Leica Microsystems and Koheras A/S sign agreement

Jan. 23, 2006
JANUARY 23--Leica Microsystems CMS GmbH (Wetzlar, Mannheim, Germany; www.leica-microsystems.com) and Koheras A/S (Birkerød, Denmark) have signed a nonexclusive license agreement on several of Leica's fundamental patent rights relating to the use of supercontinuum sources in a multitude of applications.

JANUARY 23--Leica Microsystems CMS GmbH (Wetzlar, Mannheim, Germany; www.leica-microsystems.com) and Koheras A/S (Birkerød, Denmark) have signed a nonexclusive license agreement on several of Leica's fundamental patent rights relating to the use of supercontinuum sources in a multitude of applications. The agreement will entitle Koheras to produce and sell supercontinuum light sources patented by Leica Microsystems. Koheras will supply Leica Microsystems with light sources for use in confocal microscope systems in the future.

According to this agreement, Koheras will also be entitled to market this technology for all other applications outside microscopy. By using a supercontinuum source, a system user can tune the wavelength to the optimal absorption and is not limited to the historical laser wavelengths, which were not usually at the absorption peak. Another advantage is that just one supercontinuum source can replace many discrete lasers at the same time. Supercontinuum technology is useful for illumination and fluorochrome excitation in microscopy, particularly in confocal laser scanning microscopy.

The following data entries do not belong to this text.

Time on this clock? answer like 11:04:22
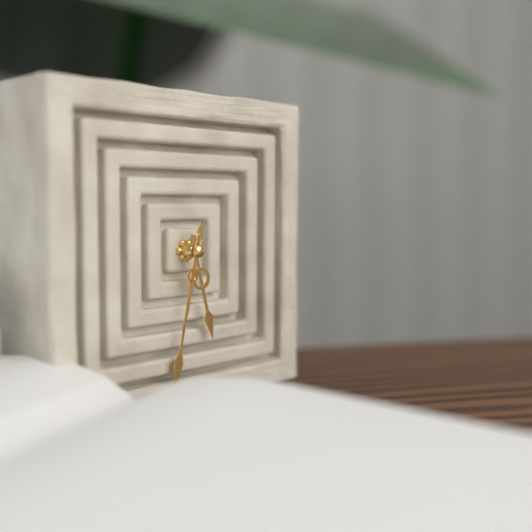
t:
5:32:32
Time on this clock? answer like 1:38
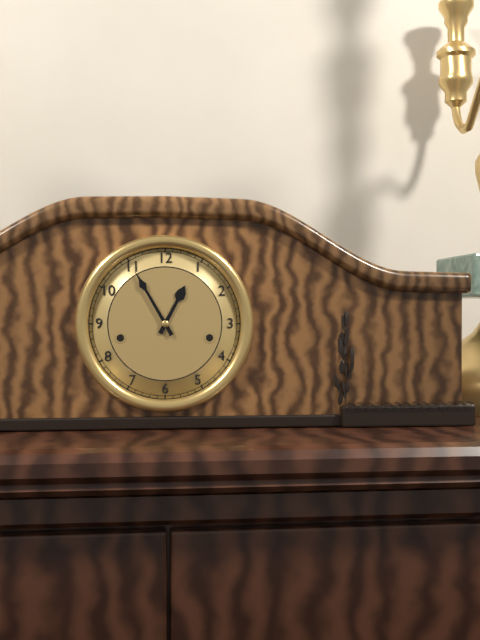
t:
12:55
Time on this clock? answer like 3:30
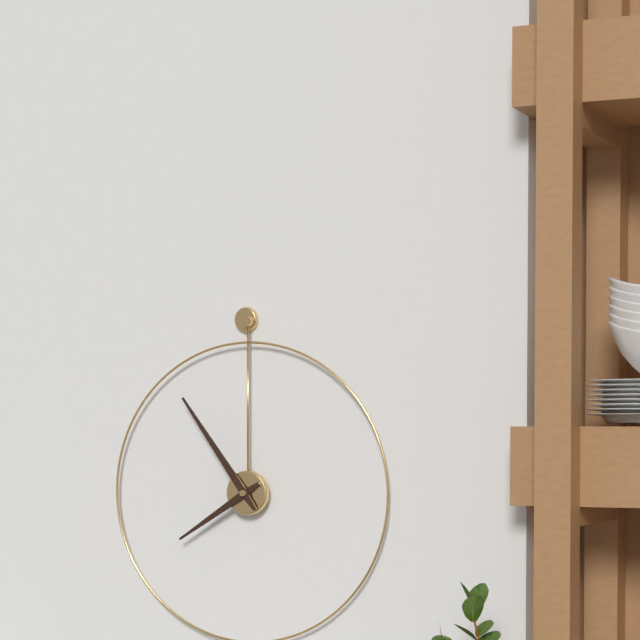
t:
7:54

Koheras A/S designs, develops, and manufactures high-quality fiber lasers and systems. It is 100% owned by NKT Holding A/S Denmark

In other news, Leica Microsystems has won its third German Business Innovation Award. On January 21, president Wolf-Otto Reuter and Thomas Zapf, director scientific relations, received the award in Frankfurt. The company won the award in the medium-sized business category.

The award was for a high-resolution microscope with 4Pi technology--the Leica TCS 4PI. With this microscope, submicroscopically small structures in living cells and cell organelles can be imaged in 3-D with clearer detail and more structural information than other light microscope on the market. It provides basic research with a tool to find out new information on protein-based diseases.

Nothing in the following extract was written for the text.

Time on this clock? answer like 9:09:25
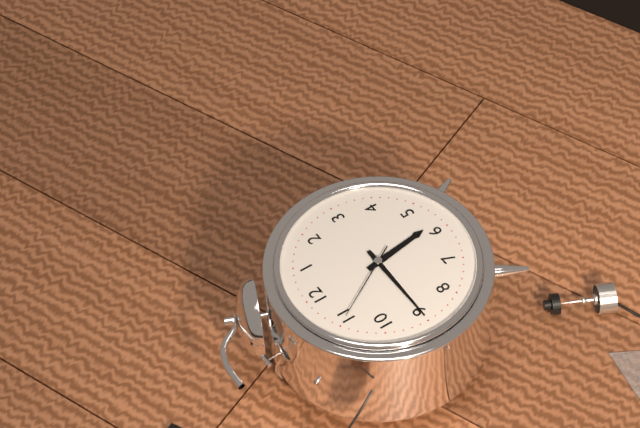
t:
5:45:55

4Pi technology, which overcomes the barriers of light microscopy, was invented by Stefan Hell, director of the Max Planck Institute of Biophysical Chemistry, and developed for the market by Leica Microsystems. The object of investigation is enclosed by two high-quality objectivesarranged opposite each other. This means that the object can be observed with a practically complete spherical wave. Applied to fluorescence microscopy, this leads to a three to seven times narrower focus along the microscope axis. The result is a resolution of less than 100 nm, a dimension where key life processes take place.